Kosher Certification as a Model of Private Regulation
October 2, 2013
Frequent outbreaks of food-borne illness and an endless parade of new food labels that misrepresent processed foods high in fat and/or sugar as "natural," "fresh" and "healthy" highlight the shortcomings of government food regulation and the inadequacy of industry self-regulation. By contrast, kosher food certification by independent private firms is highly reliable, assuring compliance with religious standards of food production and preventing deceptive marketing, says Timothy D. Lytton, the Albert and Angela Farone Distinguished Professor of Law at Albany Law School.

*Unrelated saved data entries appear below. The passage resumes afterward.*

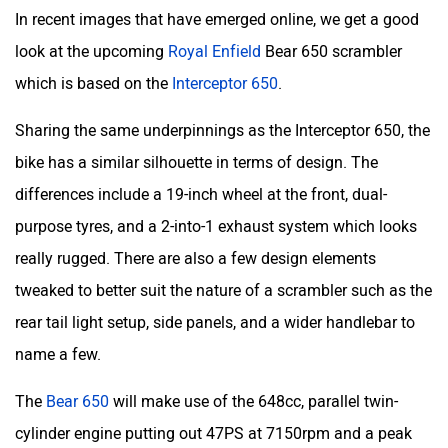
In recent images that have emerged online, we get a good
look at the upcoming
Royal Enfield
Bear 650 scrambler
which is based on the
Interceptor 650
.
Sharing the same underpinnings as the Interceptor 650, the
bike has a similar silhouette in terms of design. The
differences include a 19-inch wheel at the front, dual-
purpose tyres, and a 2-into-1 exhaust system which looks
really rugged. There are also a few design elements
tweaked to better suit the nature of a scrambler such as the
rear tail light setup, side panels, and a wider handlebar to
name a few.
The
Bear 650
will make use of the 648cc, parallel twin-
cylinder engine putting out 47PS at 7150rpm and a peak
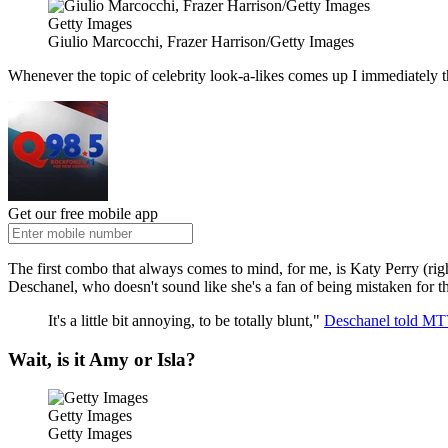
Getty Images
Giulio Marcocchi, Frazer Harrison/Getty Images
Whenever the topic of celebrity look-a-likes comes up I immediately 
Get our free mobile app
The first combo that always comes to mind, for me, is Katy Perry (ri
Deschanel, who doesn't sound like she's a fan of being mistaken for t
It's a little bit annoying, to be totally blunt,"
Deschanel told MT
Wait, is it Amy or Isla?
Getty Images
Getty Images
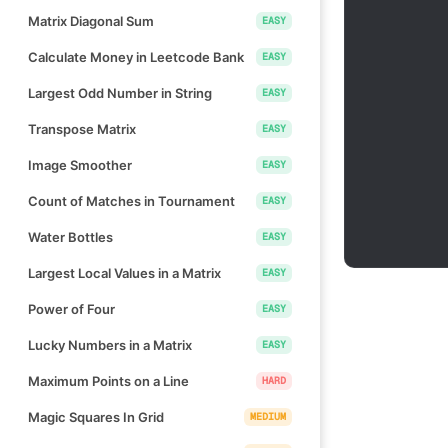
Matrix Diagonal Sum
EASY
Calculate Money in Leetcode Bank
EASY
Largest Odd Number in String
EASY
Transpose Matrix
EASY
Image Smoother
EASY
Count of Matches in Tournament
EASY
Water Bottles
EASY
Largest Local Values in a Matrix
EASY
Power of Four
EASY
Lucky Numbers in a Matrix
EASY
Maximum Points on a Line
HARD
Magic Squares In Grid
MEDIUM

The success of kosher food certification offers a model of independent, private certification that could improve food safety and labeling and point the way toward regulatory reform in other areas such as finance and health care.
Kosher certification highlights a number of advantages of private certification over government regulation.
- Private certification can offer greater technical expertise. Government regulators have less expertise than private certifiers in determining how the traditional laws of kosher observance apply to modern industrial food production.
- Private certification frequently provides better inspection and monitoring coverage of regulated entities. For government regulators, inspection and monitoring strain agency budgets.
- Private certification is typically more proactive and prospective than government regulation. Private kosher certifiers actively seek out problems before they affect consumers and set new policies to avoid trouble later.
- Private certification can be more responsive to both regulated industries and consumers. Legislative and administrative rulemaking processes are very slow, frequently taking years to produce results.
- Private certification is often more efficient than government regulation. Competition among certifiers provides incentives for them to cut costs in order to keep their fees as low as possible while at the same time maintaining high standards in order to protect their brand value.
Reliable private certification harnesses market demand for certification without succumbing to competitive pressures to cut corners.